- **Supplied data**

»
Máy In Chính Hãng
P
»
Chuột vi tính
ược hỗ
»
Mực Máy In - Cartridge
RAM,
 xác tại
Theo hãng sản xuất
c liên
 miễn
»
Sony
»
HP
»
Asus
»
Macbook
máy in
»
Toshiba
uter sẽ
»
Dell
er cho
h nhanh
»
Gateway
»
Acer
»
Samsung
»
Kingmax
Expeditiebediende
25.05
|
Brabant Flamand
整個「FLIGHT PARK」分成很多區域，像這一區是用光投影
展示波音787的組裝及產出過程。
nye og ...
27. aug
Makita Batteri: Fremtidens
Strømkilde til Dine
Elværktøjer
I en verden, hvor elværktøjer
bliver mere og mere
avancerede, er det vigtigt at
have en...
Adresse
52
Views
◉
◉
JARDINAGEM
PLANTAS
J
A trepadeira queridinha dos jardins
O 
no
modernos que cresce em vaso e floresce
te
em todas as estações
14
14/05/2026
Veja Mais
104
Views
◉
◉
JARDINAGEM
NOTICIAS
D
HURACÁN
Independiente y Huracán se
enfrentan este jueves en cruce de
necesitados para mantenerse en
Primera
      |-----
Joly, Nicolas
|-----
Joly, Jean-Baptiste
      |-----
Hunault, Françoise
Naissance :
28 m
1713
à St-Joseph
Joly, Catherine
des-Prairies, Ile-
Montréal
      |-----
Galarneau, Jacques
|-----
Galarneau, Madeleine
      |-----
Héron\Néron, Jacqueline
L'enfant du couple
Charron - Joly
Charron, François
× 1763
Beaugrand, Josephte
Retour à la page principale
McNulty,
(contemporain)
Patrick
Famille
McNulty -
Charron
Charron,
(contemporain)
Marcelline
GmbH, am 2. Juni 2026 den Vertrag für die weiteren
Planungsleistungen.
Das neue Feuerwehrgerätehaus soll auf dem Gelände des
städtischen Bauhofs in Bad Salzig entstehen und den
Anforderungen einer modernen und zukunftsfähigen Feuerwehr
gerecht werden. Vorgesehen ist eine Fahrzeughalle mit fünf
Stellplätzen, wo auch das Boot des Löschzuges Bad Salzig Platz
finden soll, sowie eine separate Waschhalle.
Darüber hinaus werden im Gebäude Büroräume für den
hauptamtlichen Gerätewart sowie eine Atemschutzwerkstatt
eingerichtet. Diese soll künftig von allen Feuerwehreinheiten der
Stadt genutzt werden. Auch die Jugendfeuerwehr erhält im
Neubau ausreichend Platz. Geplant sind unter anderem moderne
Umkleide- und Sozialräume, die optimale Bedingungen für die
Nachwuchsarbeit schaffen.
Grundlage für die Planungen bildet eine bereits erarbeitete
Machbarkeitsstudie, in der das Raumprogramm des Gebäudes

- **Problem statement**
Set down, without any change, every line of the records from the first one through the line that contains "展示波音787的組裝及產出過程。".

- **Reply to the task**
»
Máy In Chính Hãng
P
»
Chuột vi tính
ược hỗ
»
Mực Máy In - Cartridge
RAM,
 xác tại
Theo hãng sản xuất
c liên
 miễn
»
Sony
»
HP
»
Asus
»
Macbook
máy in
»
Toshiba
uter sẽ
»
Dell
er cho
h nhanh
»
Gateway
»
Acer
»
Samsung
»
Kingmax
Expeditiebediende
25.05
|
Brabant Flamand
整個「FLIGHT PARK」分成很多區域，像這一區是用光投影
展示波音787的組裝及產出過程。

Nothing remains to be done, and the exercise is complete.